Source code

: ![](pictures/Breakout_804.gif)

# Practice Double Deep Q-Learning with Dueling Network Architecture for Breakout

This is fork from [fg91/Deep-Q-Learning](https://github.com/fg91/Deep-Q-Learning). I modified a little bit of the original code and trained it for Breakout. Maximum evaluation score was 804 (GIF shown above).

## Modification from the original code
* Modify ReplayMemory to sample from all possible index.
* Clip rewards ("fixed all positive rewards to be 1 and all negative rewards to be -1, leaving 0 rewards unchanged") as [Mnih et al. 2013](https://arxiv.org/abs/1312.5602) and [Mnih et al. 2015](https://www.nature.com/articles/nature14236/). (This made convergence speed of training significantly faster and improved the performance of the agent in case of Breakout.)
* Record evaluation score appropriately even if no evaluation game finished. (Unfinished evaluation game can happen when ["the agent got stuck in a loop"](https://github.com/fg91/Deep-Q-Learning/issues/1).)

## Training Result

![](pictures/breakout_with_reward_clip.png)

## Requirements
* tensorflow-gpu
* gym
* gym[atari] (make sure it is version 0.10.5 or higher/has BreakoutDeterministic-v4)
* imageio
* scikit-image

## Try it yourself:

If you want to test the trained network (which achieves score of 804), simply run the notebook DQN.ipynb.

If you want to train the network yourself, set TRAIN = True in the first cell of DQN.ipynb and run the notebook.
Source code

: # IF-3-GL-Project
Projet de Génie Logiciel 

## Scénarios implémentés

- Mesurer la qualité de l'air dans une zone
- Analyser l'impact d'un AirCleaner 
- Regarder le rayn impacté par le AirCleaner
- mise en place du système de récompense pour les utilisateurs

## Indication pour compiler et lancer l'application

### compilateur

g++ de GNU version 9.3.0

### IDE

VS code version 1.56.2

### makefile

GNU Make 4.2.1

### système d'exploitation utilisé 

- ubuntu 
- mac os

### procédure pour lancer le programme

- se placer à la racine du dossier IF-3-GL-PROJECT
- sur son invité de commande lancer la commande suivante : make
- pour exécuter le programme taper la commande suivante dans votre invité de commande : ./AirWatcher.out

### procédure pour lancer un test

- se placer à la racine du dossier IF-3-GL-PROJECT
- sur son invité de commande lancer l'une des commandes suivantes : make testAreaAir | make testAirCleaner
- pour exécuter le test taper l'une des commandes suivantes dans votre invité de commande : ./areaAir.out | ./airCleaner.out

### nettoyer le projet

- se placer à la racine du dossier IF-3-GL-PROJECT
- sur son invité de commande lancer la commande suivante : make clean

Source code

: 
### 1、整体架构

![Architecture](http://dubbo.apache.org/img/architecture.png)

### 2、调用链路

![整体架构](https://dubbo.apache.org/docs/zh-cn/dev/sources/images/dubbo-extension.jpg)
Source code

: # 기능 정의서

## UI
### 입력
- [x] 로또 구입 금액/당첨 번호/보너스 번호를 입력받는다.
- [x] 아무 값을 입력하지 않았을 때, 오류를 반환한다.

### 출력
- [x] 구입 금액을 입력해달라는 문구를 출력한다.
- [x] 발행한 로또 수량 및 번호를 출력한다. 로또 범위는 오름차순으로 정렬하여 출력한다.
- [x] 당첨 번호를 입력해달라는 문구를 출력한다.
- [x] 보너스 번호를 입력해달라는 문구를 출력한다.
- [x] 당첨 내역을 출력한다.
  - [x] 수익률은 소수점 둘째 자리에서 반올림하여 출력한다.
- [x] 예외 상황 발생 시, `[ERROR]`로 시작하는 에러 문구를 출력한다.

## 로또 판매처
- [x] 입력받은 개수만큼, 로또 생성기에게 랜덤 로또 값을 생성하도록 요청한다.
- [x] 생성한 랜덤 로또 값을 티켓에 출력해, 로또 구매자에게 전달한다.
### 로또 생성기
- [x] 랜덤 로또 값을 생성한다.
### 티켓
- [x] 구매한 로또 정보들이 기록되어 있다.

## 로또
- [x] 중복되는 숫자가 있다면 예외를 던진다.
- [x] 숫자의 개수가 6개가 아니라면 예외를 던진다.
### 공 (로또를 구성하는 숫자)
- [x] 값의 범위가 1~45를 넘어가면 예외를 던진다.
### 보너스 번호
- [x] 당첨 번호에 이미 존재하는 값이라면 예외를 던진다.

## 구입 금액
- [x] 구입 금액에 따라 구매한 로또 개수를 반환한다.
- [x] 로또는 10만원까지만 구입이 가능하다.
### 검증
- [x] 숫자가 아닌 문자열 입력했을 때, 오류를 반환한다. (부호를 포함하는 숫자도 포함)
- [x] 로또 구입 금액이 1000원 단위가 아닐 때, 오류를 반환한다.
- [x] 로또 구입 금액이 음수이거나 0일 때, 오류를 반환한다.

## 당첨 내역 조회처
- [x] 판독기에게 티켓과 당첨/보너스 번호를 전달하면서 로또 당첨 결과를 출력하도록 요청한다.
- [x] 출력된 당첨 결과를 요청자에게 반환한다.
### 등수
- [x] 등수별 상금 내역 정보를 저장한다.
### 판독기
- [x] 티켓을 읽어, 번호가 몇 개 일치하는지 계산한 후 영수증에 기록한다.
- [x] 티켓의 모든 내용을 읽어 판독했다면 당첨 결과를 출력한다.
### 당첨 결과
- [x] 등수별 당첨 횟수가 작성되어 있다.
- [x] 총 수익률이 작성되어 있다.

The problem:
Line by line, print the records above exactly as they stand.

The answer:
Source code

: ![](pictures/Breakout_804.gif)

# Practice Double Deep Q-Learning with Dueling Network Architecture for Breakout

This is fork from [fg91/Deep-Q-Learning](https://github.com/fg91/Deep-Q-Learning). I modified a little bit of the original code and trained it for Breakout. Maximum evaluation score was 804 (GIF shown above).

## Modification from the original code
* Modify ReplayMemory to sample from all possible index.
* Clip rewards ("fixed all positive rewards to be 1 and all negative rewards to be -1, leaving 0 rewards unchanged") as [Mnih et al. 2013](https://arxiv.org/abs/1312.5602) and [Mnih et al. 2015](https://www.nature.com/articles/nature14236/). (This made convergence speed of training significantly faster and improved the performance of the agent in case of Breakout.)
* Record evaluation score appropriately even if no evaluation game finished. (Unfinished evaluation game can happen when ["the agent got stuck in a loop"](https://github.com/fg91/Deep-Q-Learning/issues/1).)

## Training Result

![](pictures/breakout_with_reward_clip.png)

## Requirements
* tensorflow-gpu
* gym
* gym[atari] (make sure it is version 0.10.5 or higher/has BreakoutDeterministic-v4)
* imageio
* scikit-image

## Try it yourself:

If you want to test the trained network (which achieves score of 804), simply run the notebook DQN.ipynb.

If you want to train the network yourself, set TRAIN = True in the first cell of DQN.ipynb and run the notebook.
Source code

: # IF-3-GL-Project
Projet de Génie Logiciel 

## Scénarios implémentés

- Mesurer la qualité de l'air dans une zone
- Analyser l'impact d'un AirCleaner 
- Regarder le rayn impacté par le AirCleaner
- mise en place du système de récompense pour les utilisateurs

## Indication pour compiler et lancer l'application

### compilateur

g++ de GNU version 9.3.0

### IDE

VS code version 1.56.2

### makefile

GNU Make 4.2.1

### système d'exploitation utilisé 

- ubuntu 
- mac os

### procédure pour lancer le programme

- se placer à la racine du dossier IF-3-GL-PROJECT
- sur son invité de commande lancer la commande suivante : make
- pour exécuter le programme taper la commande suivante dans votre invité de commande : ./AirWatcher.out

### procédure pour lancer un test

- se placer à la racine du dossier IF-3-GL-PROJECT
- sur son invité de commande lancer l'une des commandes suivantes : make testAreaAir | make testAirCleaner
- pour exécuter le test taper l'une des commandes suivantes dans votre invité de commande : ./areaAir.out | ./airCleaner.out

### nettoyer le projet

- se placer à la racine du dossier IF-3-GL-PROJECT
- sur son invité de commande lancer la commande suivante : make clean

Source code

: 
### 1、整体架构

![Architecture](http://dubbo.apache.org/img/architecture.png)

### 2、调用链路

![整体架构](https://dubbo.apache.org/docs/zh-cn/dev/sources/images/dubbo-extension.jpg)
Source code

: # 기능 정의서

## UI
### 입력
- [x] 로또 구입 금액/당첨 번호/보너스 번호를 입력받는다.
- [x] 아무 값을 입력하지 않았을 때, 오류를 반환한다.

### 출력
- [x] 구입 금액을 입력해달라는 문구를 출력한다.
- [x] 발행한 로또 수량 및 번호를 출력한다. 로또 범위는 오름차순으로 정렬하여 출력한다.
- [x] 당첨 번호를 입력해달라는 문구를 출력한다.
- [x] 보너스 번호를 입력해달라는 문구를 출력한다.
- [x] 당첨 내역을 출력한다.
  - [x] 수익률은 소수점 둘째 자리에서 반올림하여 출력한다.
- [x] 예외 상황 발생 시, `[ERROR]`로 시작하는 에러 문구를 출력한다.

## 로또 판매처
- [x] 입력받은 개수만큼, 로또 생성기에게 랜덤 로또 값을 생성하도록 요청한다.
- [x] 생성한 랜덤 로또 값을 티켓에 출력해, 로또 구매자에게 전달한다.
### 로또 생성기
- [x] 랜덤 로또 값을 생성한다.
### 티켓
- [x] 구매한 로또 정보들이 기록되어 있다.

## 로또
- [x] 중복되는 숫자가 있다면 예외를 던진다.
- [x] 숫자의 개수가 6개가 아니라면 예외를 던진다.
### 공 (로또를 구성하는 숫자)
- [x] 값의 범위가 1~45를 넘어가면 예외를 던진다.
### 보너스 번호
- [x] 당첨 번호에 이미 존재하는 값이라면 예외를 던진다.

## 구입 금액
- [x] 구입 금액에 따라 구매한 로또 개수를 반환한다.
- [x] 로또는 10만원까지만 구입이 가능하다.
### 검증
- [x] 숫자가 아닌 문자열 입력했을 때, 오류를 반환한다. (부호를 포함하는 숫자도 포함)
- [x] 로또 구입 금액이 1000원 단위가 아닐 때, 오류를 반환한다.
- [x] 로또 구입 금액이 음수이거나 0일 때, 오류를 반환한다.

## 당첨 내역 조회처
- [x] 판독기에게 티켓과 당첨/보너스 번호를 전달하면서 로또 당첨 결과를 출력하도록 요청한다.
- [x] 출력된 당첨 결과를 요청자에게 반환한다.
### 등수
- [x] 등수별 상금 내역 정보를 저장한다.
### 판독기
- [x] 티켓을 읽어, 번호가 몇 개 일치하는지 계산한 후 영수증에 기록한다.
- [x] 티켓의 모든 내용을 읽어 판독했다면 당첨 결과를 출력한다.
### 당첨 결과
- [x] 등수별 당첨 횟수가 작성되어 있다.
- [x] 총 수익률이 작성되어 있다.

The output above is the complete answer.